PINE BLUFF — About $4,000 worth of radium belonging to Dr. O. G. Blackwell is believed to be buried under several hundred pounds of waste paper in the basement of the Citizens Bank building. The radium is contained in seven small needles, no larger than phonograph needles. While treating a patient in his office yesterday afternoon, Dr. Blackwell removed from a patient a double strip of adhesive tape, between which was $4,200 worth of radium. He received a hurry call over the telephone to attend a baby. The tape that contained the radium was soiled on one side. Not wishing to put it away in that condition, and rather than take time to remove the needles, Dr. Blackwell placed the tape on his desk and hastened to answer the call. He did not return to his office and thought nothing more of the radium. On his arrival to the office this morning, Dr. Blackwell asked the maid about the radium. She knew nothing about it and told him she had straighten­ed up his desk and thrown the tape in the waste basket.

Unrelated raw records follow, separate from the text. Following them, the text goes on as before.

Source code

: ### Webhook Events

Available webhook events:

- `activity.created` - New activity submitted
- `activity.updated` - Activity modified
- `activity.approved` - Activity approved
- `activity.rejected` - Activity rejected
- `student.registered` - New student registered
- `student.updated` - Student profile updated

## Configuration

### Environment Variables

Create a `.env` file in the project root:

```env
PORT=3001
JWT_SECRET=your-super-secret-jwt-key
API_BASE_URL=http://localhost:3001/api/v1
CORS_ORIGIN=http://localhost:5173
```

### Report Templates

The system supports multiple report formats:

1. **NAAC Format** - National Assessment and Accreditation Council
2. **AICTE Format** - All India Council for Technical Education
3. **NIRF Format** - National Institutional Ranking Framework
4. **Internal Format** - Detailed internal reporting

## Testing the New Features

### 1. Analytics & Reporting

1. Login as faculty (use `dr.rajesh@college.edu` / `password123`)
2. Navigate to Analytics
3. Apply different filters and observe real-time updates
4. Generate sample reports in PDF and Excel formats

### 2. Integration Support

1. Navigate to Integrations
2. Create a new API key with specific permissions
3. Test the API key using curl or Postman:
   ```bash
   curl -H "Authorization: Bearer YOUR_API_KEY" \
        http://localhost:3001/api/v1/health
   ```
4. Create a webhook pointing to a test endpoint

50 YEARS AGO Feb. 18, 1973

■ Hundreds of persons watched the second “great steamboat race” Saturday on the Arkansas River, but there wasn’t much excitement as the Delta Queen beat the Border Star by half a mile. The Delta Queen had been allowed a quarter-mile head start, and the Border Star never caught up. The race began about 3:45 p.m., about four miles downstream from the finish line just below the Rock Island Lines bridge. In freezing weather, made even colder by the wind blowing off the water, the Delta Queen, America’s last overnight paddlewhee­l steamboat, breezed home about 4:15 p.m., far ahead of Jack Trotter’s paddlewhee­ler, the Border Star.

25 YEARS AGO Feb. 18, 1998

MOUNTAIN HOME — Nearly 18,000 military veterans in northern Arkansas and southern Missouri are expected to use the Little Rock Veterans Affairs Medical Center’s first community-based outpatient clinic, a VA official said Tuesday. Scheduled to open this spring, the Mountain Home clinic will provide primary medical care to veterans who now must drive three or more hours to Little Rock for such basics as routine checkups, said Sharon Palmer, the center’s public affairs officer. The Little Rock VA is considerin­g community-based outpatient clinics in Hot Springs, Mena and El Dorado, Palmer said.

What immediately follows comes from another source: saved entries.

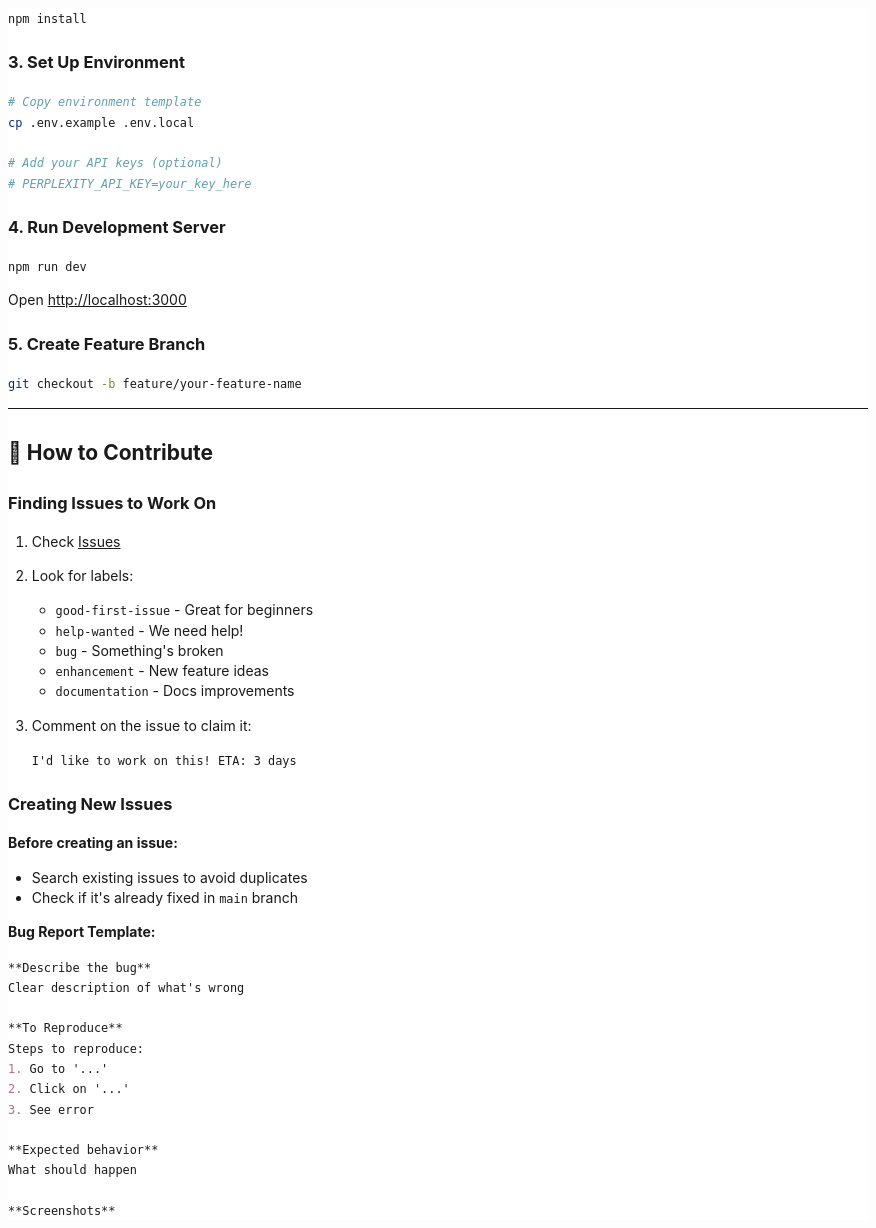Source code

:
 ```bash
npm install
```

### **3. Set Up Environment**

```bash
# Copy environment template
cp .env.example .env.local

# Add your API keys (optional)
# PERPLEXITY_API_KEY=your_key_here
```

### **4. Run Development Server**

```bash
npm run dev
```

Open [http://localhost:3000](http://localhost:3000)

### **5. Create Feature Branch**

```bash
git checkout -b feature/your-feature-name
```

---

## 🎯 **How to Contribute**

### **Finding Issues to Work On**

1. Check [Issues](https://github.com/yourusername/mermaind/issues)
2. Look for labels:
   - `good-first-issue` - Great for beginners
   - `help-wanted` - We need help!
   - `bug` - Something's broken
   - `enhancement` - New feature ideas
   - `documentation` - Docs improvements

3. Comment on the issue to claim it:
   ```
   I'd like to work on this! ETA: 3 days
   ```

### **Creating New Issues**

**Before creating an issue:**
- Search existing issues to avoid duplicates
- Check if it's already fixed in `main` branch

**Bug Report Template:**
```markdown
**Describe the bug**
Clear description of what's wrong

**To Reproduce**
Steps to reproduce:
1. Go to '...'
2. Click on '...'
3. See error

**Expected behavior**
What should happen

**Screenshots**
```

10 YEARS AGO Feb. 18, 2013

■ A Saline County art and resource center for disabled children hopes to get Quorum Court approval Tuesday for a grant applicatio­n for the center’s ongoing expansion. If the justices of the peace vote “Yes,” the county will apply for a community developmen­t block grant for up to $200,000 from the Arkansas Community and Economic Developmen­t Program. I Can! Arts and Resource Center in East End would use the funds to build a kitchen and large multipurpo­se room. The county secured a similar grant for the center in 2010 that went toward its first phase — a building and deck, completed last summer.